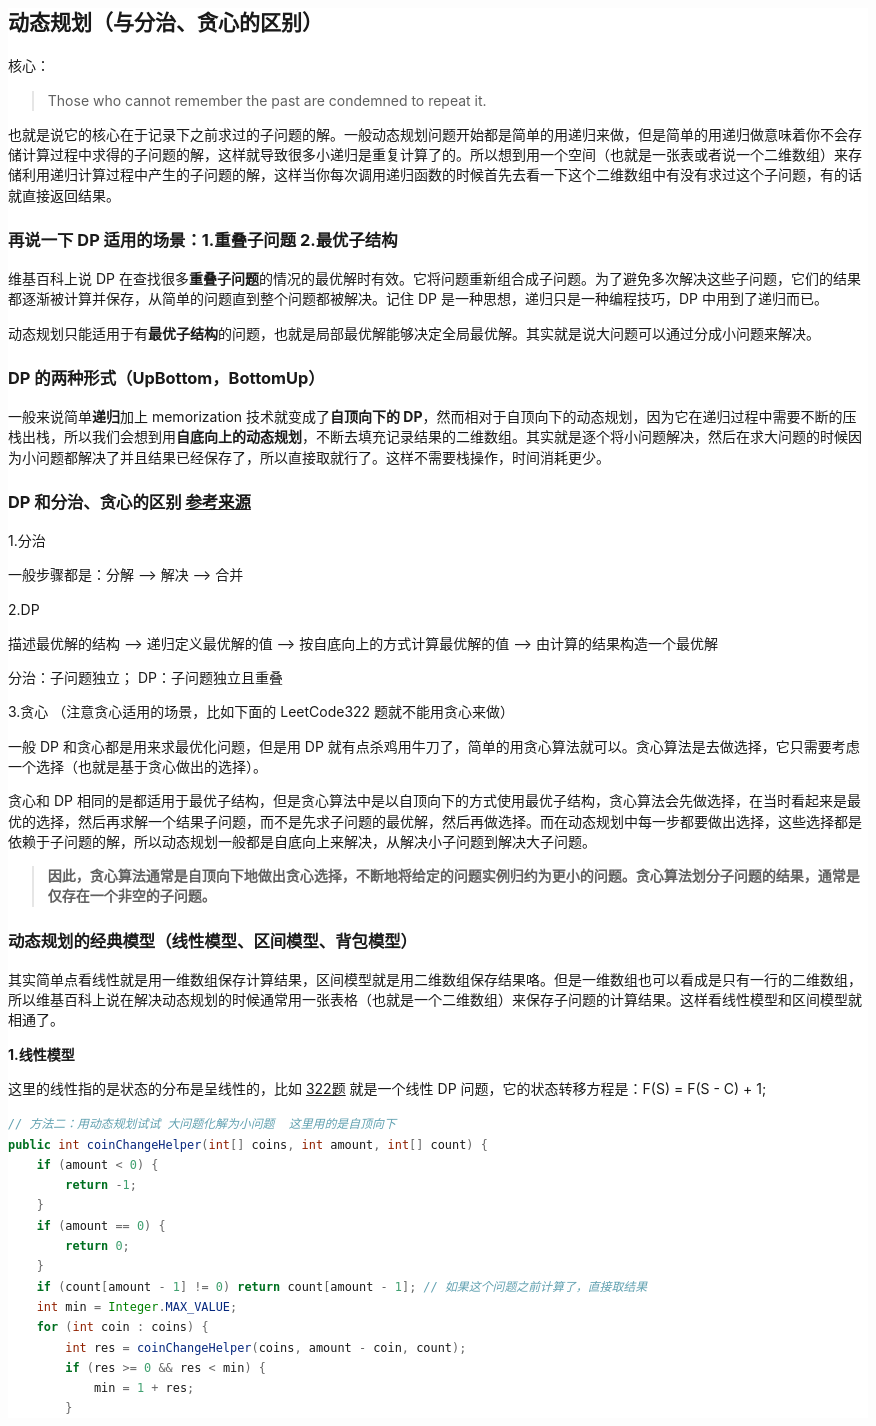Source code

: ## 动态规划（与分治、贪心的区别）

核心：

> Those who cannot remember the past are condemned to repeat it.

也就是说它的核心在于记录下之前求过的子问题的解。一般动态规划问题开始都是简单的用递归来做，但是简单的用递归做意味着你不会存储计算过程中求得的子问题的解，这样就导致很多小递归是重复计算了的。所以想到用一个空间（也就是一张表或者说一个二维数组）来存储利用递归计算过程中产生的子问题的解，这样当你每次调用递归函数的时候首先去看一下这个二维数组中有没有求过这个子问题，有的话就直接返回结果。

### 再说一下 DP 适用的场景：1.重叠子问题   2.最优子结构

维基百科上说 DP 在查找很多**重叠子问题**的情况的最优解时有效。它将问题重新组合成子问题。为了避免多次解决这些子问题，它们的结果都逐渐被计算并保存，从简单的问题直到整个问题都被解决。记住 DP 是一种思想，递归只是一种编程技巧，DP 中用到了递归而已。

动态规划只能适用于有**最优子结构**的问题，也就是局部最优解能够决定全局最优解。其实就是说大问题可以通过分成小问题来解决。

### DP 的两种形式（UpBottom，BottomUp）

一般来说简单**递归**加上 memorization 技术就变成了**自顶向下的 DP**，然而相对于自顶向下的动态规划，因为它在递归过程中需要不断的压栈出栈，所以我们会想到用**自底向上的动态规划**，不断去填充记录结果的二维数组。其实就是逐个将小问题解决，然后在求大问题的时候因为小问题都解决了并且结果已经保存了，所以直接取就行了。这样不需要栈操作，时间消耗更少。

### DP 和分治、贪心的区别     [参考来源](https://zhuanlan.zhihu.com/p/33048876)

1.分治

一般步骤都是：分解 --> 解决 --> 合并

2.DP

描述最优解的结构 --> 递归定义最优解的值 --> 按自底向上的方式计算最优解的值 --> 由计算的结果构造一个最优解

分治：子问题独立；  DP：子问题独立且重叠

3.贪心 （注意贪心适用的场景，比如下面的 LeetCode322 题就不能用贪心来做）

一般 DP 和贪心都是用来求最优化问题，但是用 DP 就有点杀鸡用牛刀了，简单的用贪心算法就可以。贪心算法是去做选择，它只需要考虑一个选择（也就是基于贪心做出的选择）。

贪心和 DP 相同的是都适用于最优子结构，但是贪心算法中是以自顶向下的方式使用最优子结构，贪心算法会先做选择，在当时看起来是最优的选择，然后再求解一个结果子问题，而不是先求子问题的最优解，然后再做选择。而在动态规划中每一步都要做出选择，这些选择都是依赖于子问题的解，所以动态规划一般都是自底向上来解决，从解决小子问题到解决大子问题。

> **因此，贪心算法通常是自顶向下地做出贪心选择，不断地将给定的问题实例归约为更小的问题。贪心算法划分子问题的结果，通常是仅存在一个非空的子问题。**



### 动态规划的经典模型（线性模型、区间模型、背包模型）

其实简单点看线性就是用一维数组保存计算结果，区间模型就是用二维数组保存结果咯。但是一维数组也可以看成是只有一行的二维数组，所以维基百科上说在解决动态规划的时候通常用一张表格（也就是一个二维数组）来保存子问题的计算结果。这样看线性模型和区间模型就相通了。

**1.线性模型**

这里的线性指的是状态的分布是呈线性的，比如 [322题](https://leetcode.com/problems/coin-change/) 就是一个线性 DP 问题，它的状态转移方程是：F(S) = F(S - C) + 1;

```JAVA
// 方法二：用动态规划试试 大问题化解为小问题  这里用的是自顶向下
public int coinChangeHelper(int[] coins, int amount, int[] count) {
    if (amount < 0) {
        return -1;
    }
    if (amount == 0) {
        return 0;
    }
    if (count[amount - 1] != 0) return count[amount - 1]; // 如果这个问题之前计算了，直接取结果
    int min = Integer.MAX_VALUE;
    for (int coin : coins) {
        int res = coinChangeHelper(coins, amount - coin, count);
        if (res >= 0 && res < min) {
            min = 1 + res;
        }
```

◆ ◆ ◆ ◆ ◆

• [Task details]:
Could you restate the material word for word, omitting the pictures?

• [Task answer]:
Source code

: ## 动态规划（与分治、贪心的区别）

核心：

> Those who cannot remember the past are condemned to repeat it.

也就是说它的核心在于记录下之前求过的子问题的解。一般动态规划问题开始都是简单的用递归来做，但是简单的用递归做意味着你不会存储计算过程中求得的子问题的解，这样就导致很多小递归是重复计算了的。所以想到用一个空间（也就是一张表或者说一个二维数组）来存储利用递归计算过程中产生的子问题的解，这样当你每次调用递归函数的时候首先去看一下这个二维数组中有没有求过这个子问题，有的话就直接返回结果。

### 再说一下 DP 适用的场景：1.重叠子问题   2.最优子结构

维基百科上说 DP 在查找很多**重叠子问题**的情况的最优解时有效。它将问题重新组合成子问题。为了避免多次解决这些子问题，它们的结果都逐渐被计算并保存，从简单的问题直到整个问题都被解决。记住 DP 是一种思想，递归只是一种编程技巧，DP 中用到了递归而已。

动态规划只能适用于有**最优子结构**的问题，也就是局部最优解能够决定全局最优解。其实就是说大问题可以通过分成小问题来解决。

### DP 的两种形式（UpBottom，BottomUp）

一般来说简单**递归**加上 memorization 技术就变成了**自顶向下的 DP**，然而相对于自顶向下的动态规划，因为它在递归过程中需要不断的压栈出栈，所以我们会想到用**自底向上的动态规划**，不断去填充记录结果的二维数组。其实就是逐个将小问题解决，然后在求大问题的时候因为小问题都解决了并且结果已经保存了，所以直接取就行了。这样不需要栈操作，时间消耗更少。

### DP 和分治、贪心的区别     [参考来源](https://zhuanlan.zhihu.com/p/33048876)

1.分治

一般步骤都是：分解 --> 解决 --> 合并

2.DP

描述最优解的结构 --> 递归定义最优解的值 --> 按自底向上的方式计算最优解的值 --> 由计算的结果构造一个最优解

分治：子问题独立；  DP：子问题独立且重叠

3.贪心 （注意贪心适用的场景，比如下面的 LeetCode322 题就不能用贪心来做）

一般 DP 和贪心都是用来求最优化问题，但是用 DP 就有点杀鸡用牛刀了，简单的用贪心算法就可以。贪心算法是去做选择，它只需要考虑一个选择（也就是基于贪心做出的选择）。

贪心和 DP 相同的是都适用于最优子结构，但是贪心算法中是以自顶向下的方式使用最优子结构，贪心算法会先做选择，在当时看起来是最优的选择，然后再求解一个结果子问题，而不是先求子问题的最优解，然后再做选择。而在动态规划中每一步都要做出选择，这些选择都是依赖于子问题的解，所以动态规划一般都是自底向上来解决，从解决小子问题到解决大子问题。

> **因此，贪心算法通常是自顶向下地做出贪心选择，不断地将给定的问题实例归约为更小的问题。贪心算法划分子问题的结果，通常是仅存在一个非空的子问题。**



### 动态规划的经典模型（线性模型、区间模型、背包模型）

其实简单点看线性就是用一维数组保存计算结果，区间模型就是用二维数组保存结果咯。但是一维数组也可以看成是只有一行的二维数组，所以维基百科上说在解决动态规划的时候通常用一张表格（也就是一个二维数组）来保存子问题的计算结果。这样看线性模型和区间模型就相通了。

**1.线性模型**

这里的线性指的是状态的分布是呈线性的，比如 [322题](https://leetcode.com/problems/coin-change/) 就是一个线性 DP 问题，它的状态转移方程是：F(S) = F(S - C) + 1;

```JAVA
// 方法二：用动态规划试试 大问题化解为小问题  这里用的是自顶向下
public int coinChangeHelper(int[] coins, int amount, int[] count) {
    if (amount < 0) {
        return -1;
    }
    if (amount == 0) {
        return 0;
    }
    if (count[amount - 1] != 0) return count[amount - 1]; // 如果这个问题之前计算了，直接取结果
    int min = Integer.MAX_VALUE;
    for (int coin : coins) {
        int res = coinChangeHelper(coins, amount - coin, count);
        if (res >= 0 && res < min) {
            min = 1 + res;
        }
```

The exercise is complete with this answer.